Hace ocho años que regenta una pequeña caseta de venta de gominolas en A Pobra, pero Carmela Arias se ha criado toda la vida entre chucherías.
-¿Cómo empezó en el negocio?
-Ya ni me acuerdo. Desde pequeña mi abuela me traía para estar con ella en el quiosco, así que cuando ella se jubiló, yo me hice cargo de la caseta.
-¿Qué requisitos hay que tener para ser buena quiosquera??-Es un trabajo muy sacrificado, no hay fiestas, ni domingos, ni festivos. Además, hay que saber tratar con la gente porque, al fin y al cabo, es un oficio de cara al público.

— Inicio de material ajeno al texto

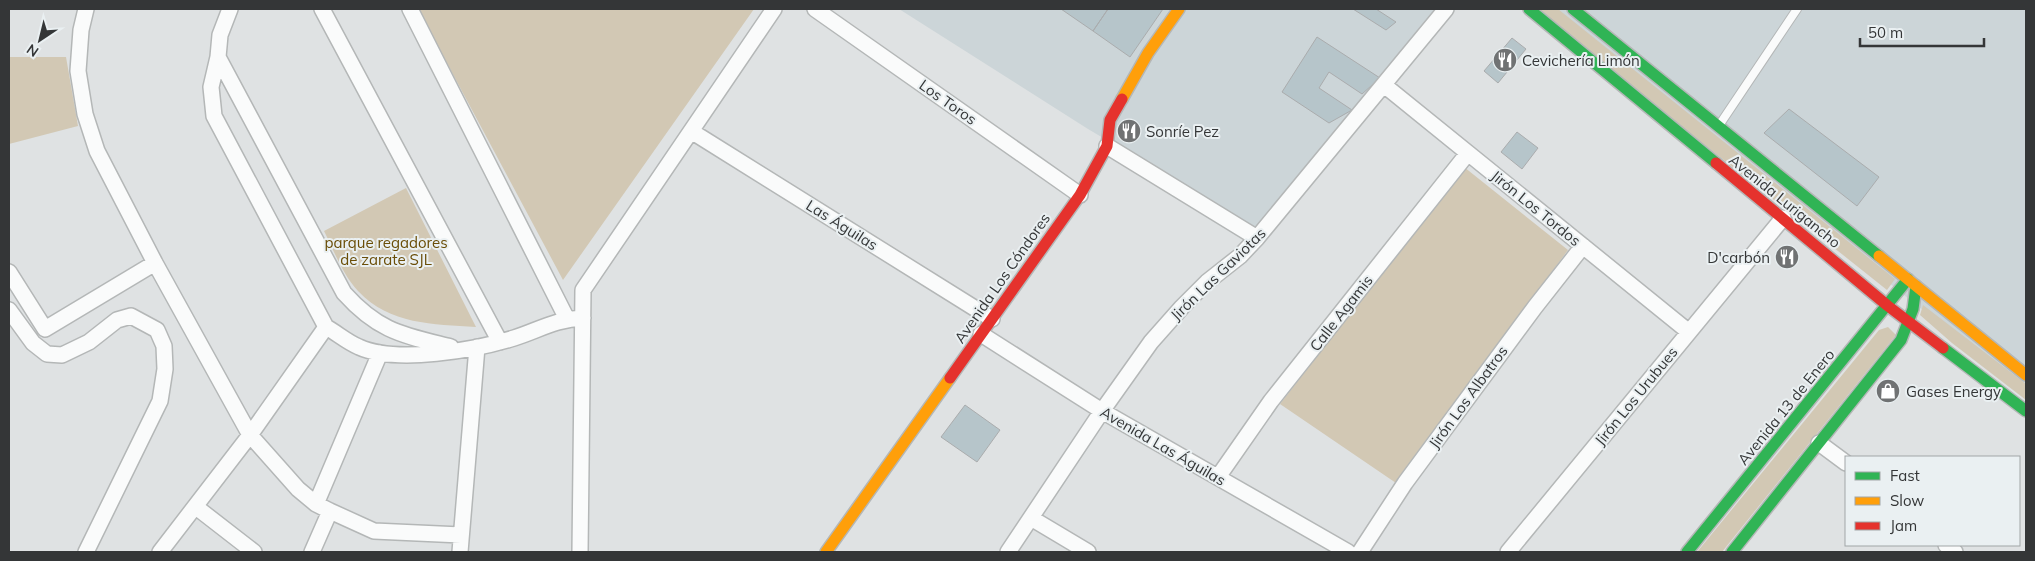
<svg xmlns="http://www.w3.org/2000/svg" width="2035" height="561" font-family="Mulish,sans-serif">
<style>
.built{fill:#ccd5d8}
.green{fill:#d2c8b4}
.building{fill:#b6c5ca;stroke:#aaacad}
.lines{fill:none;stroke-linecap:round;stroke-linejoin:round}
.lane-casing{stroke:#b4b7b7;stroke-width:10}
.street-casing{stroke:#b4b7b7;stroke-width:18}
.fast-casing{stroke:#b4b7b7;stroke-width:14}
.slow-casing{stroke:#b4b7b7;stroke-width:14}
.jam-casing{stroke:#b4b7b7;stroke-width:14}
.lane{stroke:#fafbfb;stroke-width:8}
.street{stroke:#fafbfb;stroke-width:15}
.fast{stroke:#30b455;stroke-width:11}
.slow{stroke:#ff9f0a;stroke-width:11}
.jam{stroke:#e5322d;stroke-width:11}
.labels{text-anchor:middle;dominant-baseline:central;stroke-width:4;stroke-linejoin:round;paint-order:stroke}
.poi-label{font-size:15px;fill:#343637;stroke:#eaf0f2;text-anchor:start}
.street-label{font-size:15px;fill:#343637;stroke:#eaf0f2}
.park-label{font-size:15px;fill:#6a4d07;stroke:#eaf0f2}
</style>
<rect width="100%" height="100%" fill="#dfe2e3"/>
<!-- built -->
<path class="built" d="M899,9H1446L1255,228L1088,129Z
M1548,9H2026V393Z"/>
<!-- green -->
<path class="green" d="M418,9H754L563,280Z
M1534,9H1558L1895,279L1887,290Z
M9,57H66L78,126L9,144Z
M1464,167L1568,250L1396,483L1280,404Z
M406,188L476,327C433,324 390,325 358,291C343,275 334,251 324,231Z
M1923,305L2026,384V400L1952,343L1920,315Z
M1888,327L1896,335L1722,552H1697L1879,330Z"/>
<!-- building -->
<path class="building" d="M1061,9H1108L1093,31Z
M1108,9H1163L1130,57L1093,31Z
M1353,9H1376L1396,22L1386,30Z
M1317,37L1380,78L1362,94L1329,72L1319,88L1352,110L1329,123L1282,92Z
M1512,38L1526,49L1498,83L1484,71Z
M1789,109L1879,177L1857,206L1764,133Z
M1517,132L1538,148L1522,169L1501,152Z
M965,405L1000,430L977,462L941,437Z"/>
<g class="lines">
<!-- lane casing -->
<g class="lane-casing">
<path id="lane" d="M1720,124L1797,9"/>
</g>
<!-- street casing -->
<g class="street-casing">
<path id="street" d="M86,9L81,30L78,71L85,114L97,151L155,263L250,435L298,489L316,504L330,511L374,531L461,535
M230,9L220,35L218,57L211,87L214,116L326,327C337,333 347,342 359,347C396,364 476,350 514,338C539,330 556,319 583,318
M322,9L500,342
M410,9L567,319
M815,9L1080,195
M218,57L344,293C379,332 403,335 451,347
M1384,85L1689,332
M691,131L992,319
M1107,146L1257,238
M9,272L45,329L155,263
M9,310L33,343L47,354L62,355L89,342L117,320L131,316L157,330L164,346L165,369L160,401L86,552
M981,334L1102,411L1348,552
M1819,443L1846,463
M1218,477L1271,401L1468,153
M316,504L380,353
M196,507L254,552
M1031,518L1088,552
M1946,545L1955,552
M160,552L250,435L326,327
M312,552L330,511
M460,552L477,347
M580,552L583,290L774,9
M1008,552L1102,411L1151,342L1182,307L1207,282L1240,256L1257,238L1446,9
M1360,552L1405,483L1535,307L1583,246
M1508,552L1783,218"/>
</g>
<!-- fast casing -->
<g class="fast-casing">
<path id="fast" d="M1529,9L1716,163
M1573,9L1879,256
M1943,348L2026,411
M1687,552L1908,279
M1732,552L1901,340L1913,309L1916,286"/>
</g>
<!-- slow casing -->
<g class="slow-casing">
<path id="slow" d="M1122,99L1148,53L1179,9
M1879,256L2026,375
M826,552L950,378"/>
</g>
<!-- jam casing -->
<g class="jam-casing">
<path id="jam" d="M1716,163L1888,306L1943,348
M950,378L1080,195L1107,146L1110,120L1122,99"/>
</g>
<!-- lane -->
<use href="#lane" class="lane"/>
<!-- street -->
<use href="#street" class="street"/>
<!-- fast -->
<use href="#fast" class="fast"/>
<!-- slow -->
<use href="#slow" class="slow"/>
<!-- jam -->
<use href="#jam" class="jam"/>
</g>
<!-- icons -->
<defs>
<g id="restaurant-disc" transform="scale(1.25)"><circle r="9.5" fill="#707273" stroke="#eaf0f2"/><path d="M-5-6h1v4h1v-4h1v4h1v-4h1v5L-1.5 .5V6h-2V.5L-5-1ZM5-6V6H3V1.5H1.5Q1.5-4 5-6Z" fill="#fff"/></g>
<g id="shop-disc" transform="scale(1.25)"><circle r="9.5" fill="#707273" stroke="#eaf0f2"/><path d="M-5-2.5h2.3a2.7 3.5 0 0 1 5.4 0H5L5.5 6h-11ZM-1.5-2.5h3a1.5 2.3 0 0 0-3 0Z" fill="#fff"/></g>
</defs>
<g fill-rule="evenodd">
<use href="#restaurant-disc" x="1505" y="60"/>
<use href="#restaurant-disc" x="1129" y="131"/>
<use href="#restaurant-disc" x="1787" y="257"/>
<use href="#shop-disc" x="1888" y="391"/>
</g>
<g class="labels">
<!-- poi labels -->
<g class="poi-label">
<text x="1522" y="60">Cevichería Limón</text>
<text x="1146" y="131">Sonríe Pez</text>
<text x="1770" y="257" text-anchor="end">D'carbón</text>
<text x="1906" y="391">Gases Energy</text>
</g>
<!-- street labels -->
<g class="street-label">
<text transform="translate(948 102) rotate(35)">Los Toros</text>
<text transform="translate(1785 201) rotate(39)">Avenida Lurigancho</text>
<text transform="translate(1536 208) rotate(39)">Jirón Los Tordos</text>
<text transform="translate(842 225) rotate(32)">Las Águilas</text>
<text transform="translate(1218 274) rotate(-44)">Jirón Las Gaviotas</text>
<text transform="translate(1002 278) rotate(-55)">Avenida Los Cóndores</text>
<text transform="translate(1341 313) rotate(-52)">Calle Agamis</text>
<text transform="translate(1636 396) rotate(-51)">Jirón Los Urubues</text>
<text transform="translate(1468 397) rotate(-54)">Jirón Los Albatros</text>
<text transform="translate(1786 407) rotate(-51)">Avenida 13 de Enero</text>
<text transform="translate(1163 446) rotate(30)">Avenida Las Águilas</text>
</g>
<!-- park labels -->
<g class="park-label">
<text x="386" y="242">parque regadores<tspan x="386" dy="17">de zarate SJL</tspan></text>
</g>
</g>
<!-- border -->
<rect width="2035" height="561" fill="none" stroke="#343637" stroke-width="20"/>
<!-- legend -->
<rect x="1845" y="456" width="175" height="90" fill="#eaf0f2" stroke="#a1a6a7"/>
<rect x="1855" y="472" width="25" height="8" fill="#30b455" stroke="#a1a6a7"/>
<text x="1890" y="481" font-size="15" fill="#343637">Fast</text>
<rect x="1855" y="497" width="25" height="8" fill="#ff9f0a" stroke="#a1a6a7"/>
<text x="1890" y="506" font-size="15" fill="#343637">Slow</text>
<rect x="1855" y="522" width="25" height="8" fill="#e5322d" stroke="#a1a6a7"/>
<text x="1890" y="531" font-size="15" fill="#343637">Jam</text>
<!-- north arrow -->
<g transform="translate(40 40) rotate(215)" stroke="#eaf0f2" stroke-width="4" paint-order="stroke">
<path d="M0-4L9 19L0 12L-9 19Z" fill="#343637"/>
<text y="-8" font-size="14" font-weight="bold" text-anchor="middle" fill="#343637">N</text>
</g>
<!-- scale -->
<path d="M1860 38v8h124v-8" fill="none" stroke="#343637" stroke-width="2.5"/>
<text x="1868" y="38" font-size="15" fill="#343637" stroke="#eaf0f2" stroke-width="4" paint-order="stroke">50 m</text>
</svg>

-En una caseta tan pequeña, costará ordenar toda la mercancía, ¿no?
-Hay que tener mucho sentido de la organización, cada cosa tiene su sitio, y más en esta época, cuando llegan más paquetes.
-¿Cómo son los clientes?
-Los niños son exigentes, no paran hasta que obtienen lo que quieren. Son grandes negociadores, siempre acaban por quitarle a los adultos alguna moneda para comprar sus gominolas preferidas.
-Tiene que ser difícil no caer en la tentación, ¿no?
-Hay muchas cosas que han llegado a aburrirme, pero tengo que reconocer que el chocolate es mi perdición.
-¿Qué hace cuando no hay gente?
-Aprendí con el tiempo que tenía que entretenerme con algo, así que hago punto de cruz o me dedico a jugar con el ordenador.